渔翁说着,弯腰捡起块石头砸向那片鳞甲,鳞甲被海浪卷着往深海漂去,转眼就没了影。

鸿尘猛地缩回手,心里泛起一阵发怵,连忙攥紧怀里的东西往山上走,脚下的步子不自觉地快了些。

心里琢磨着那股莫名的凉意和妖兽鳞甲的事,只觉得那片看似平静的海面背后,藏着数不清的未知,连跑腿的糟心事都被这股不安裹住了。

随后鸿尘拎着酒壶、卤牛肉,怀里还揣着两条鱼,一路小跑着回到山上的茅舍,刚跨进院门就把东西往石桌上一放,凑到坐在竹椅上的老道跟前,眼里满是好奇。
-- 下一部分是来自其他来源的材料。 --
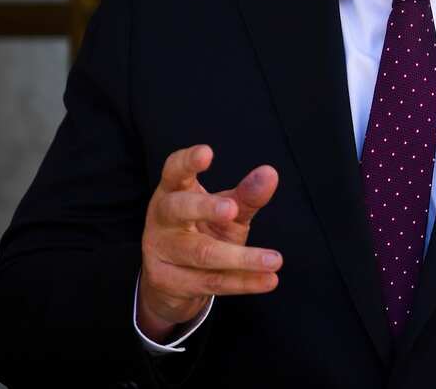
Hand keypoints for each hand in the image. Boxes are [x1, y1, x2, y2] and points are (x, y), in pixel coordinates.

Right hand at [138, 144, 280, 340]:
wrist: (173, 281)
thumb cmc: (202, 231)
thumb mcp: (227, 211)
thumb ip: (246, 195)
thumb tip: (270, 173)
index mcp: (172, 191)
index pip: (174, 171)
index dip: (187, 161)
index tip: (207, 152)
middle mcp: (161, 218)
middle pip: (178, 209)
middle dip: (205, 208)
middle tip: (232, 209)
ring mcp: (160, 251)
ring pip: (201, 253)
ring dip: (240, 257)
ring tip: (274, 258)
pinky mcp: (167, 281)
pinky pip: (211, 282)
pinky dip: (244, 282)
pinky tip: (269, 279)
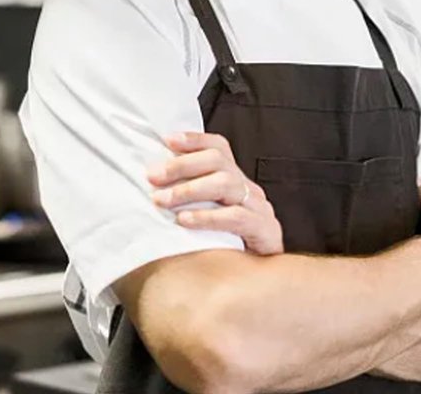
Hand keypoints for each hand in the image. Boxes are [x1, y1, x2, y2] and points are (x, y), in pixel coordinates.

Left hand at [146, 131, 283, 255]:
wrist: (267, 281)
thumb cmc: (231, 247)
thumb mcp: (211, 217)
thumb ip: (191, 200)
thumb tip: (152, 187)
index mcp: (236, 180)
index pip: (218, 147)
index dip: (195, 140)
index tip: (167, 140)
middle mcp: (248, 188)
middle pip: (218, 161)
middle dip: (182, 165)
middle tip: (154, 177)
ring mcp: (259, 207)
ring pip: (226, 184)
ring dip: (189, 190)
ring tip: (162, 200)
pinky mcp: (264, 229)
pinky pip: (236, 216)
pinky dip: (207, 217)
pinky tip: (185, 221)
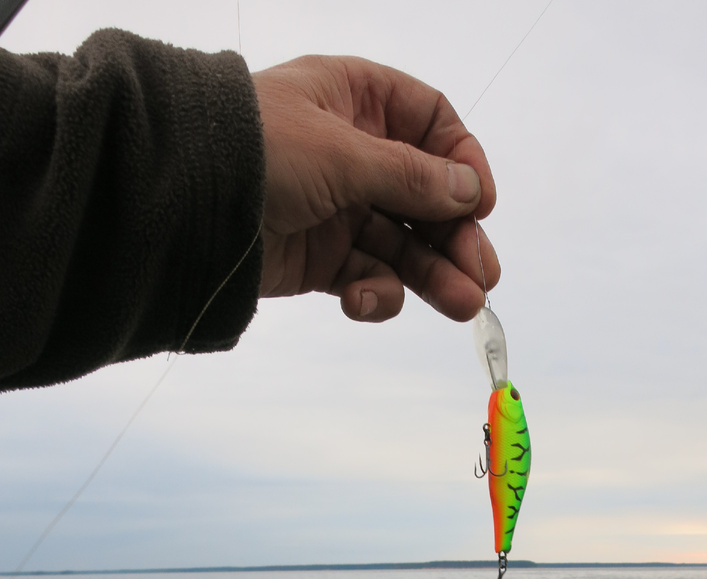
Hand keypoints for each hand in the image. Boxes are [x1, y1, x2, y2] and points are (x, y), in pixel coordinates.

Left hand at [251, 55, 498, 321]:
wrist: (179, 206)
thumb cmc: (257, 150)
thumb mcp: (342, 154)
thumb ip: (410, 177)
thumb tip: (470, 192)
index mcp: (356, 100)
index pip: (430, 123)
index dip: (462, 162)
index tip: (481, 204)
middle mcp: (351, 153)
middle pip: (425, 197)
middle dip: (455, 237)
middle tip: (483, 276)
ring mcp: (335, 209)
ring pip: (401, 246)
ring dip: (431, 275)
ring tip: (462, 305)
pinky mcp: (318, 260)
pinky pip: (364, 278)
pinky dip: (373, 294)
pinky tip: (364, 301)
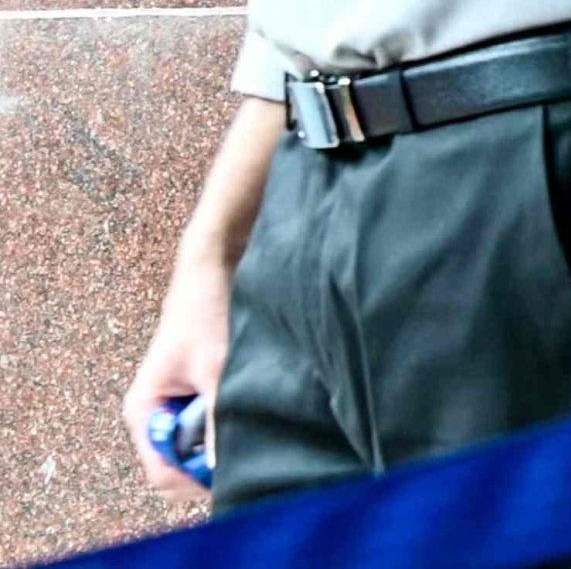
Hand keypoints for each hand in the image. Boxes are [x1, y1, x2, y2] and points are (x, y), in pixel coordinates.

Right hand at [122, 251, 229, 495]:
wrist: (213, 268)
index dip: (195, 480)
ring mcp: (172, 407)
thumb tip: (221, 467)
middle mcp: (152, 415)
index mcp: (143, 411)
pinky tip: (248, 411)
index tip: (232, 469)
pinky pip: (206, 429)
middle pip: (176, 467)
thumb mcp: (217, 367)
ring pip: (194, 449)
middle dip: (208, 466)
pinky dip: (225, 426)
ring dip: (219, 444)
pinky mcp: (192, 396)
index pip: (161, 474)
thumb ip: (216, 418)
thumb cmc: (207, 311)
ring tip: (248, 424)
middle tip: (247, 448)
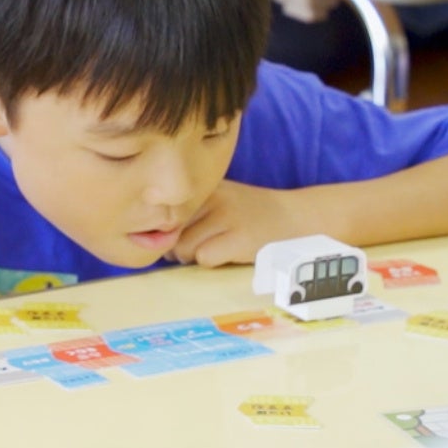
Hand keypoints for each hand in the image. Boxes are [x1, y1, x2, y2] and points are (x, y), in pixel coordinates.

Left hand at [170, 181, 317, 267]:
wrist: (297, 218)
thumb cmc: (250, 214)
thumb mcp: (219, 199)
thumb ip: (188, 211)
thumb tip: (150, 236)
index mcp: (203, 185)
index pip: (161, 211)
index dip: (163, 229)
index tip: (172, 235)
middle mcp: (211, 195)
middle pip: (168, 233)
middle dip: (177, 245)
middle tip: (200, 244)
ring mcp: (226, 215)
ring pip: (182, 248)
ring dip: (193, 256)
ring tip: (214, 248)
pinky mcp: (240, 237)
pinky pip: (204, 258)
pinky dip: (212, 262)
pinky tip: (229, 253)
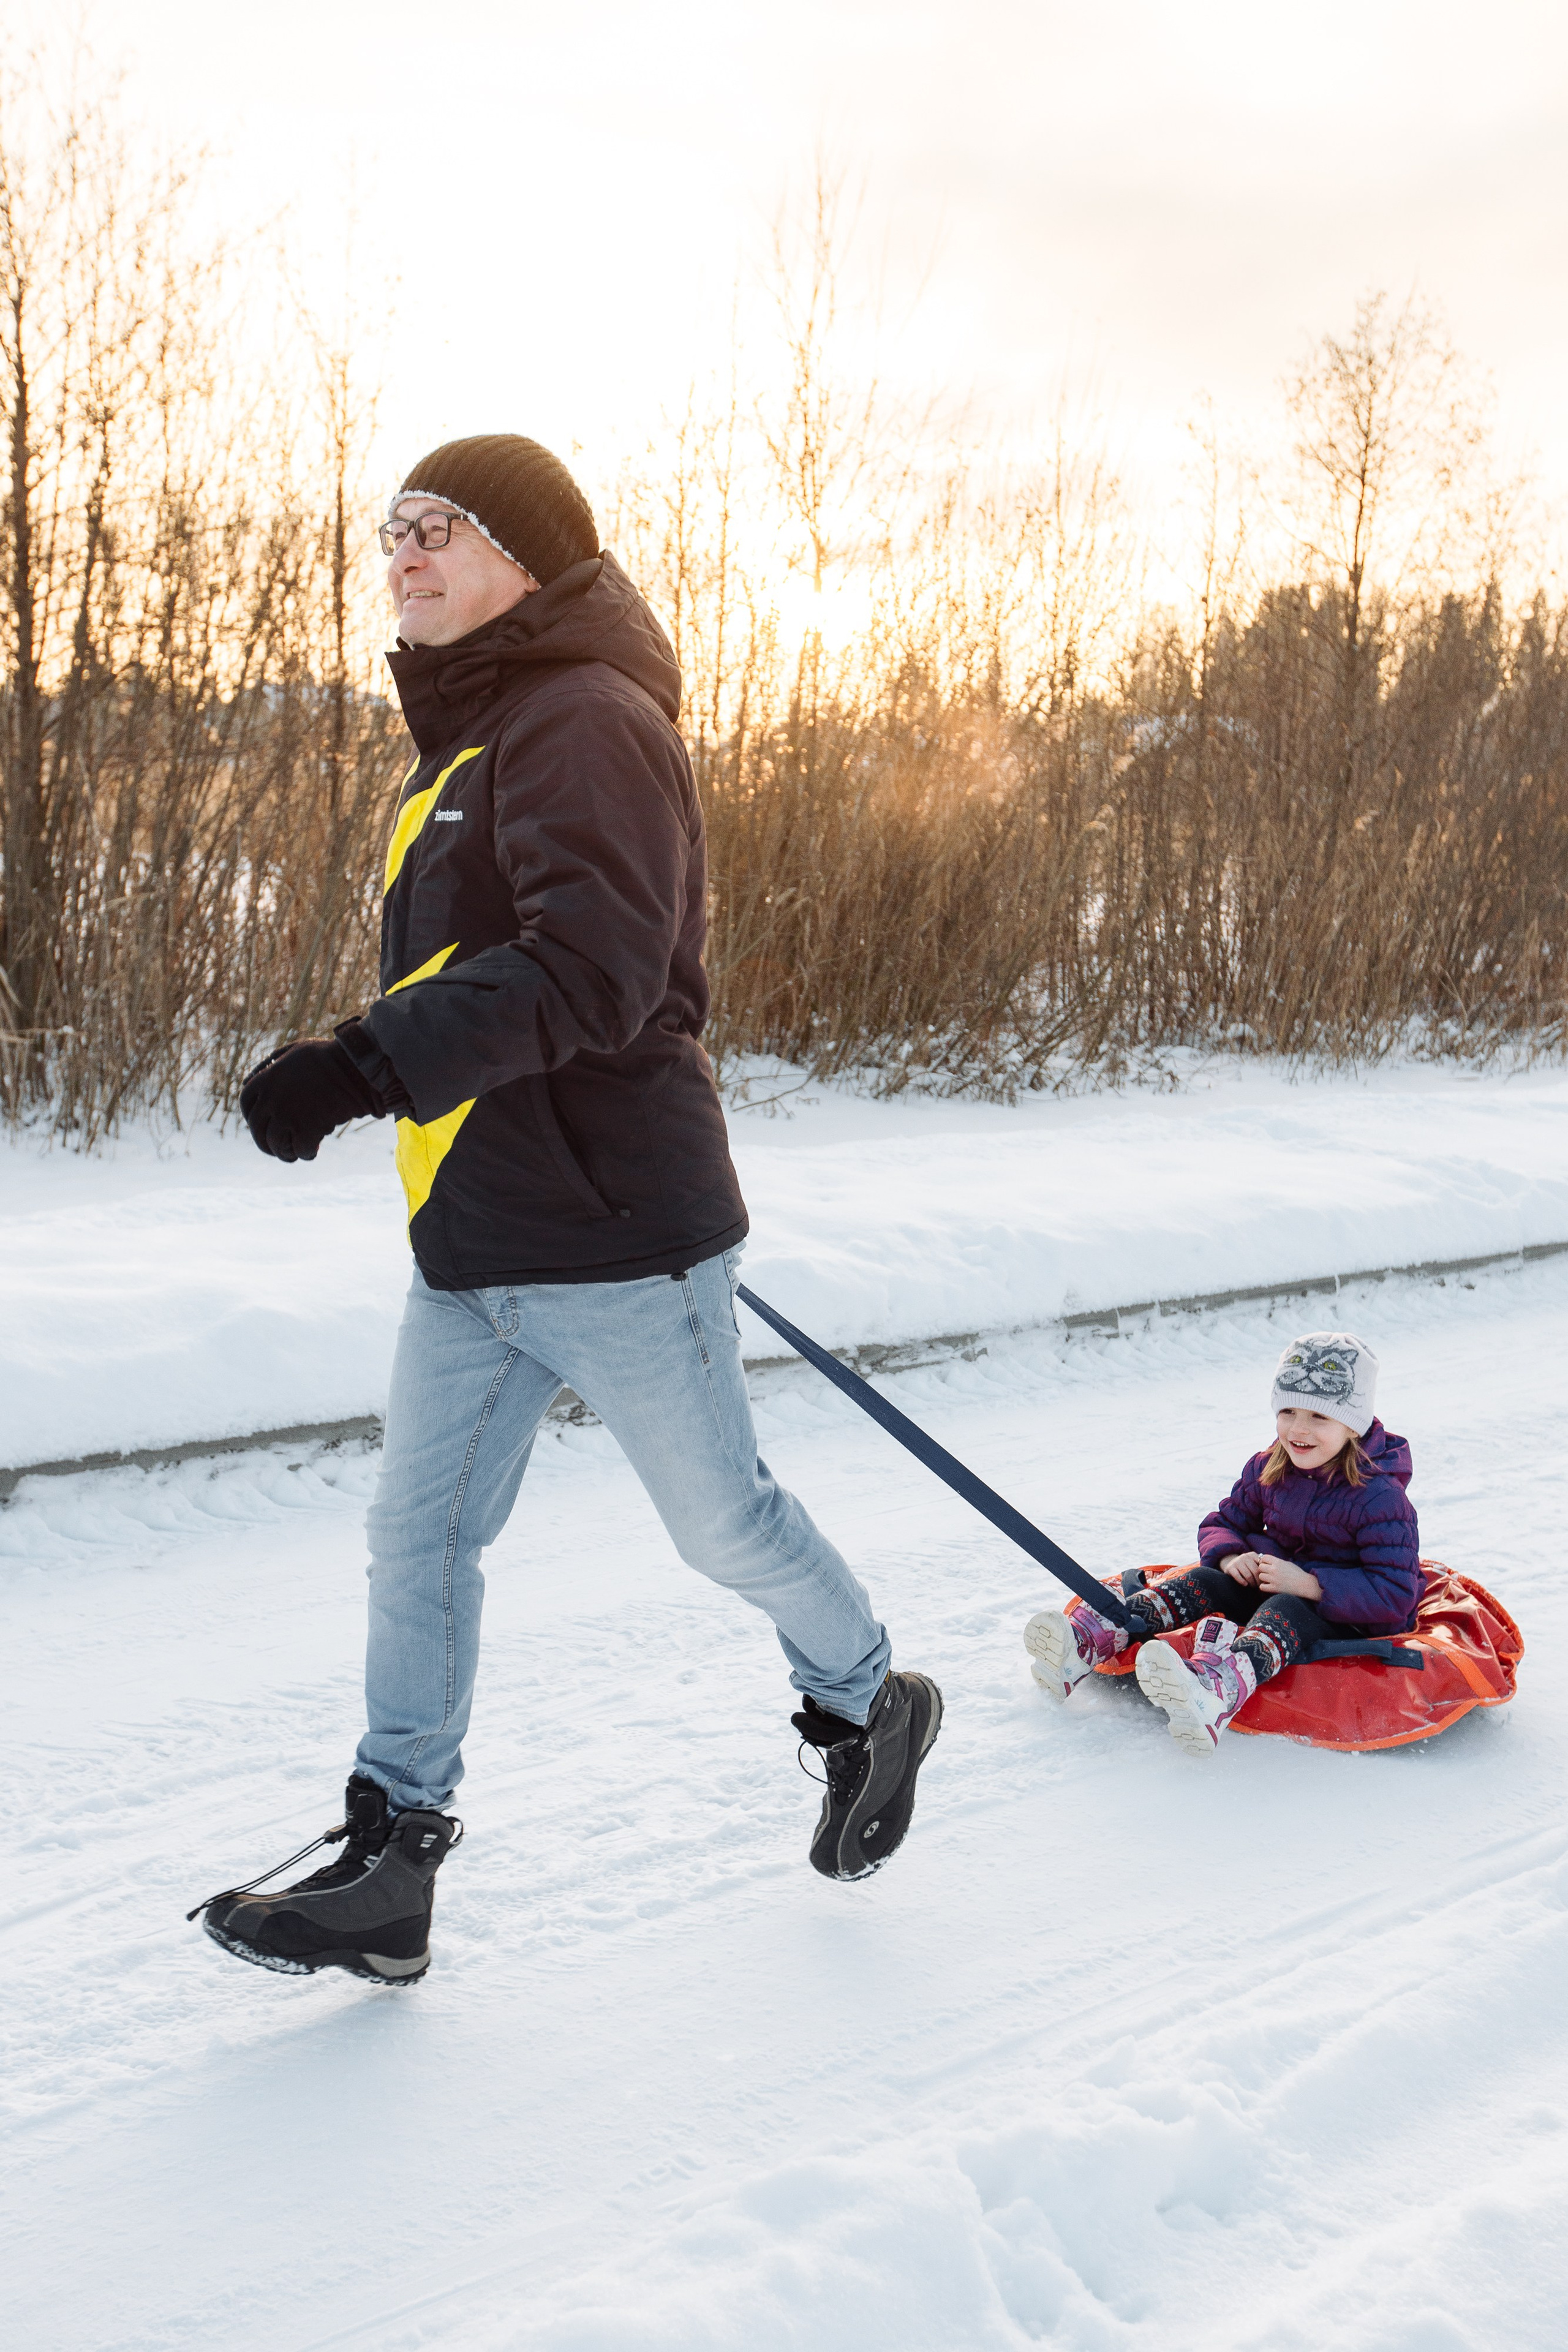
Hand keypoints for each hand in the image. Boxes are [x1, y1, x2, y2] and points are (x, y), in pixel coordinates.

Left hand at [239, 1038, 381, 1161]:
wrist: (355, 1065)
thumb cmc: (332, 1055)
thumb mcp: (297, 1050)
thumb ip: (277, 1063)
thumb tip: (261, 1076)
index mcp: (267, 1078)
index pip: (246, 1103)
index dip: (250, 1116)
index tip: (260, 1124)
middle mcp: (272, 1098)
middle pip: (257, 1129)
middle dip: (264, 1142)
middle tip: (275, 1148)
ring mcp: (287, 1115)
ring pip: (275, 1144)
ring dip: (284, 1152)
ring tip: (294, 1154)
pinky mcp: (306, 1129)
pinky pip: (300, 1150)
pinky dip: (306, 1154)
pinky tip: (313, 1151)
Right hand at [1220, 1552, 1264, 1584]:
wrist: (1231, 1565)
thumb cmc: (1247, 1567)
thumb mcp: (1254, 1564)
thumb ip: (1262, 1566)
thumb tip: (1272, 1575)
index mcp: (1252, 1555)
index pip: (1261, 1566)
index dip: (1264, 1575)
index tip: (1265, 1582)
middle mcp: (1244, 1556)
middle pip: (1255, 1571)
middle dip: (1258, 1581)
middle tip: (1260, 1586)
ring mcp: (1236, 1561)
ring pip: (1247, 1575)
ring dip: (1251, 1583)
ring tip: (1253, 1586)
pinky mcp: (1230, 1567)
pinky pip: (1238, 1576)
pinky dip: (1242, 1581)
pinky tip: (1245, 1585)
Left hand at [1255, 1557, 1322, 1600]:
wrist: (1305, 1585)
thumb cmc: (1298, 1573)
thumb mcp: (1287, 1563)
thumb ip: (1277, 1562)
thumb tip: (1266, 1560)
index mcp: (1278, 1562)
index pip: (1263, 1558)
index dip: (1264, 1561)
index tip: (1267, 1565)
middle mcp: (1274, 1569)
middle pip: (1260, 1567)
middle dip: (1263, 1570)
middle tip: (1268, 1573)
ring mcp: (1274, 1579)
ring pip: (1260, 1576)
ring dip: (1263, 1578)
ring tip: (1269, 1580)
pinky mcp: (1274, 1588)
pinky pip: (1262, 1587)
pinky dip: (1264, 1587)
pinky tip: (1269, 1586)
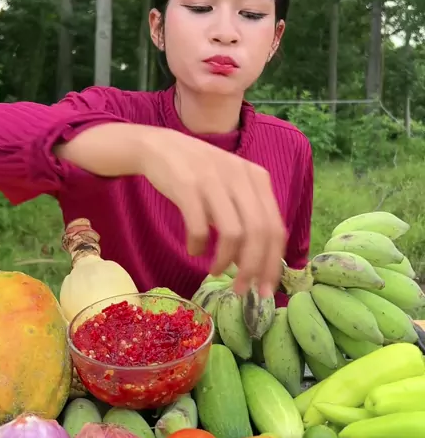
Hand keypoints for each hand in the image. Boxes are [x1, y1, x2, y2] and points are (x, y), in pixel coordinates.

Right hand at [138, 128, 285, 296]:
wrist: (161, 147)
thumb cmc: (200, 173)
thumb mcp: (231, 187)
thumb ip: (247, 216)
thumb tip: (254, 263)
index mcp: (258, 178)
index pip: (276, 228)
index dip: (273, 263)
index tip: (265, 289)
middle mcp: (241, 178)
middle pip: (258, 233)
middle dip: (253, 268)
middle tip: (241, 289)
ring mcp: (215, 181)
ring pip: (233, 233)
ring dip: (225, 261)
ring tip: (215, 271)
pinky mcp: (188, 186)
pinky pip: (199, 227)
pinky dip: (198, 245)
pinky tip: (194, 249)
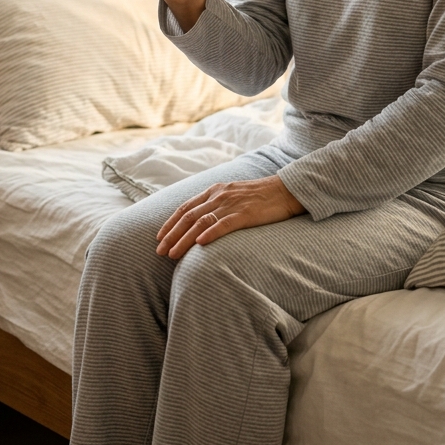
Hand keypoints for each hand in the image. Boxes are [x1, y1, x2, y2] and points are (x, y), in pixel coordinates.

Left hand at [156, 176, 305, 259]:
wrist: (286, 190)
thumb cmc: (261, 197)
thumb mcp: (234, 195)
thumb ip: (218, 204)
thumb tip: (202, 223)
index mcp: (215, 190)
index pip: (186, 207)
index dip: (171, 222)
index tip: (159, 237)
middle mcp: (219, 195)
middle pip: (189, 216)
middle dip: (171, 234)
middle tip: (159, 251)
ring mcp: (232, 204)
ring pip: (201, 222)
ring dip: (184, 239)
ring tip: (172, 254)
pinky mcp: (245, 213)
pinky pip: (224, 224)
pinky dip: (210, 234)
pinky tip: (200, 244)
“酒鬼爷爷,我今天在海边听渔翁说海里有妖兽,妖兽是什么呀?

它们很厉害吗?”

老道抬眼瞥了他一眼,慢悠悠接过酒壶给自己倒了杯烧刀子,挑眉道:“哦?

你在村里又听了些什么闲话?”

鸿尘挨着竹椅坐下,把村口撞见汉子欺负老妇、对方碰自己时莫名发麻后退,还有海边捡到妖兽鳞甲残片、渔翁说的浅海深海妖兽,以及渔民出海祈福避祸的事一股脑讲了出来,末了还撅着嘴抱怨。

“跑个腿净遇些新鲜事,那鳞甲黑沉沉的看着怪特别,渔翁还说凡人碰了会遭殃呢。”

老道听着,手指轻轻摩挲着酒杯,目光不经意往海面方向扫了瞬,转瞬又收回,抬手拍了拍鸿尘的脑袋。

“毛孩子管这些干啥,卤牛肉给你买了,快吃去。”

鸿尘撇了撇嘴,见老道不肯多说,只好拿起卤牛肉啃着,心里却总惦记着渔翁口中凶戾的妖兽,还有那片沉在海里、藏着未知的深海,越想越觉得新奇。